# TEXT SHOWN
----------
When I need to write, rather than haphazardly throw it around in between this, I’m very, very disciplined in terms of that. And even if after five days of sitting at a piano, 9 to 5, nothing really comes, you haven’t wasted your time because you are practising. So your fingers are doing something if you’re not.

 

And did you have times where nothing came, or were you always pleasantly surprised that good stuff did come to you? Not surprised. I knew I had it in me. And, again, the confidence was there.

 

And I didn’t need to let people hear my songs if I was happy with it. That’s it. I didn’t need you to say to me, or I didn’t need me to say to you, do you like this? And for you to turn around and say, it sounds great.

 

Because when I used to go to publisher’s offices, I always noticed I would be in the room with the people at the publishers. And if somebody would come in with a song they’d written and give it to the publisher and say there, what do you think? They’d put it on their record player. And they’d say to the person, that’s really good.

 

Yeah, go away and do some more. As soon as he went out, they turned and said it was rubbish. But it’s that kind of difference.

 

I don’t need you to tell me if it’s good. Self-belief is really important to have that. Because you may not be as good as you think you are, but thinking you are is good.
----------
# REQUIREMENT 1
In the passage on songwriting, during what hours does the speaker sit at a piano when disciplined about writing?
# REQUIREMENT 2
Reproduce the passage on songwriting word for word, starting at "I don’t need" and ending at "are is good.".
----------
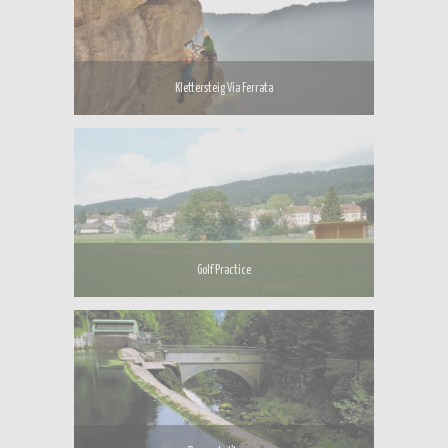
Klettersteig Via Ferrata
Golf Practice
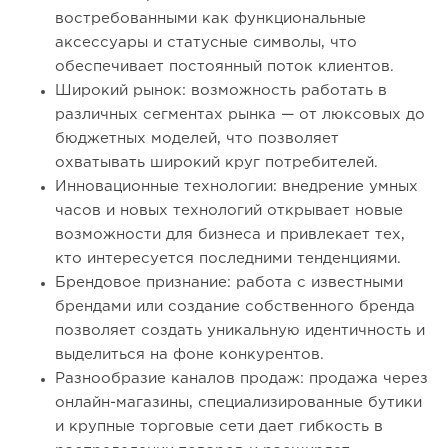
востребованными как функциональные
аксессуары и статусные символы, что
обеспечивает постоянный поток клиентов.
Широкий рынок: возможность работать в
различных сегментах рынка — от люксовых до
бюджетных моделей, что позволяет
охватывать широкий круг потребителей.
Инновационные технологии: внедрение умных
часов и новых технологий открывает новые
возможности для бизнеса и привлекает тех,
кто интересуется последними тенденциями.
Брендовое признание: работа с известными
брендами или создание собственного бренда
позволяет создать уникальную идентичность и
выделиться на фоне конкурентов.
Разнообразие каналов продаж: продажа через
онлайн-магазины, специализированные бутики
и крупные торговые сети дает гибкость в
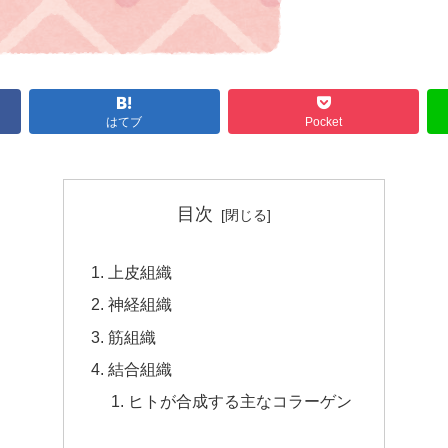
はてブ
Pocket
目次
上皮組織
神経組織
筋組織
結合組織
ヒトが合成する主なコラーゲン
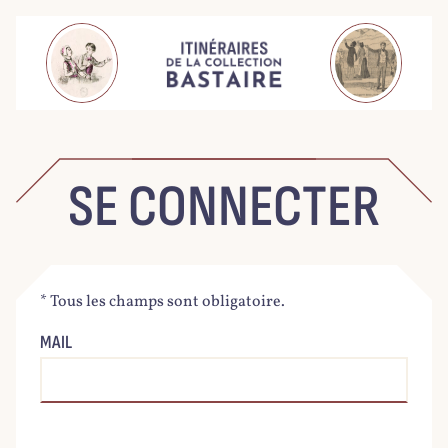
SE CONNECTER
* Tous les champs sont obligatoire.
MAIL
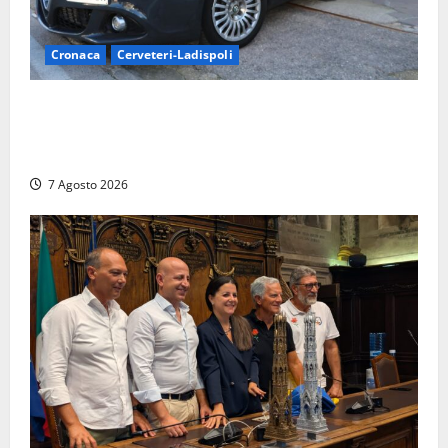
Cronaca
Cerveteri-Ladispoli
Ladispoli al centro dei controlli della Guardia di
Finanza: scoperti 33 lavoratori irregolari e
numerose violazioni fiscali
7 Agosto 2026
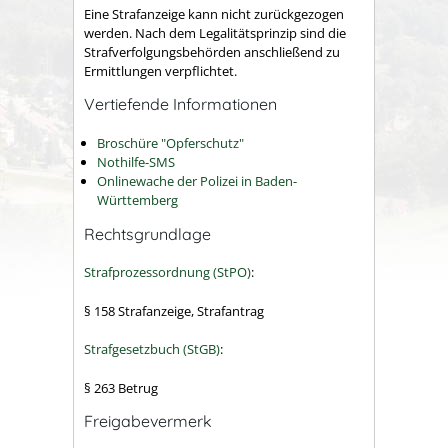
Eine Strafanzeige kann nicht zurückgezogen
werden. Nach dem Legalitätsprinzip sind die
Strafverfolgungsbehörden anschließend zu
Ermittlungen verpflichtet.
Vertiefende Informationen
Broschüre "Opferschutz"
Nothilfe-SMS
Onlinewache der Polizei in Baden-
Württemberg
Rechtsgrundlage
Strafprozessordnung (StPO)
:
§ 158 Strafanzeige, Strafantrag
Strafgesetzbuch (StGB)
:
§ 263 Betrug
Freigabevermerk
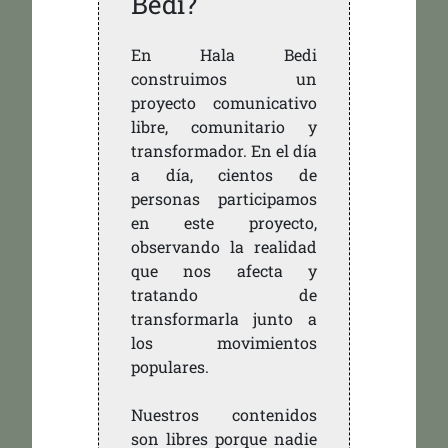
Bedi?
En Hala Bedi
construimos un
proyecto comunicativo
libre, comunitario y
transformador. En el día
a día, cientos de
personas participamos
en este proyecto,
observando la realidad
que nos afecta y
tratando de
transformarla junto a
los movimientos
populares.
Nuestros contenidos
son libres porque nadie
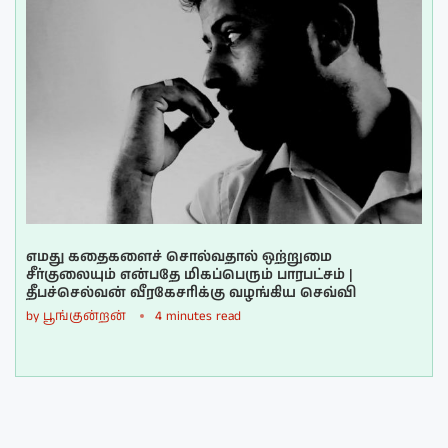
எமது கதைகளைச் சொல்வதால் ஒற்றுமை
சீர்குலையும் என்பதே மிகப்பெரும் பாரபட்சம் |
தீபச்செல்வன் வீரகேசரிக்கு வழங்கிய செவ்வி
by
பூங்குன்றன்
4 minutes read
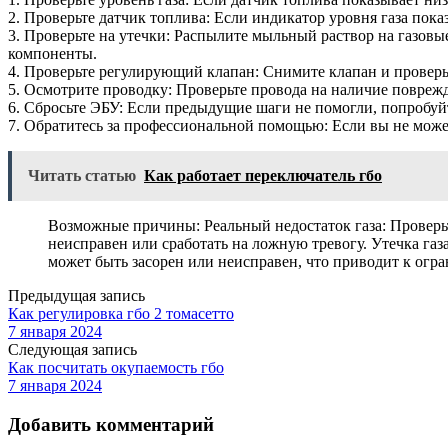
2. Проверьте датчик топлива: Если индикатор уровня газа пока
3. Проверьте на утечки: Распылите мыльный раствор на газовы
компоненты.
4. Проверьте регулирующий клапан: Снимите клапан и проверь
5. Осмотрите проводку: Проверьте провода на наличие повре
6. Сбросьте ЭБУ: Если предыдущие шаги не помогли, попробуй
7. Обратитесь за профессиональной помощью: Если вы не може
Читать статью
Как работает переключатель гбо
Возможные причины: Реальный недостаток газа: Проверьт
неисправен или сработать на ложную тревогу. Утечка га
может быть засорен или неисправен, что приводит к огр
Предыдущая запись
Как регулировка гбо 2 томасетто
7 января 2024
Следующая запись
Как посчитать окупаемость гбо
7 января 2024
Добавить комментарий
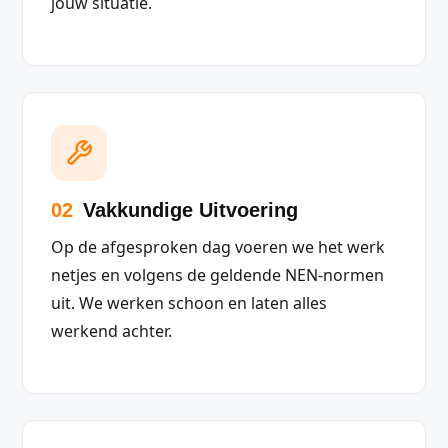
jouw situatie.
02
Vakkundige Uitvoering
Op de afgesproken dag voeren we het werk
netjes en volgens de geldende NEN-normen
uit. We werken schoon en laten alles
werkend achter.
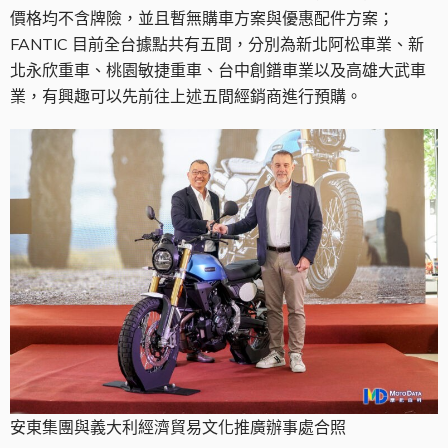
價格均不含牌險，並且暫無購車方案與優惠配件方案；
FANTIC 目前全台據點共有五間，分別為新北阿松車業、新
北永欣重車、桃園敏捷重車、台中創鐠車業以及高雄大武車
業，有興趣可以先前往上述五間經銷商進行預購。
安東集團與義大利經濟貿易文化推廣辦事處合照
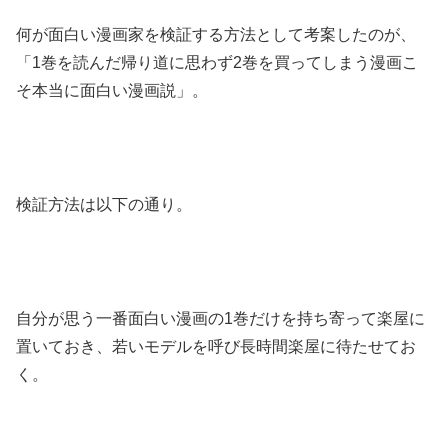
何が面白い漫画家を検証する方法として考案したのが、
「1巻を読んだ帰り道に思わず2巻を買ってしまう漫画こ
そ本当に面白い漫画説」。
検証方法は以下の通り。
自分が思う一番面白い漫画の1巻だけを持ち寄って楽屋に
置いておき、若いモデルを呼び長時間楽屋に待たせてお
く。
----------
# RESPONSE AREA 1
9 to 5.

# RESPONSE AREA 2
I don’t need you to tell me if it’s good. Self-belief is really important to have that. Because you may not be as good as you think you are, but thinking you are is good.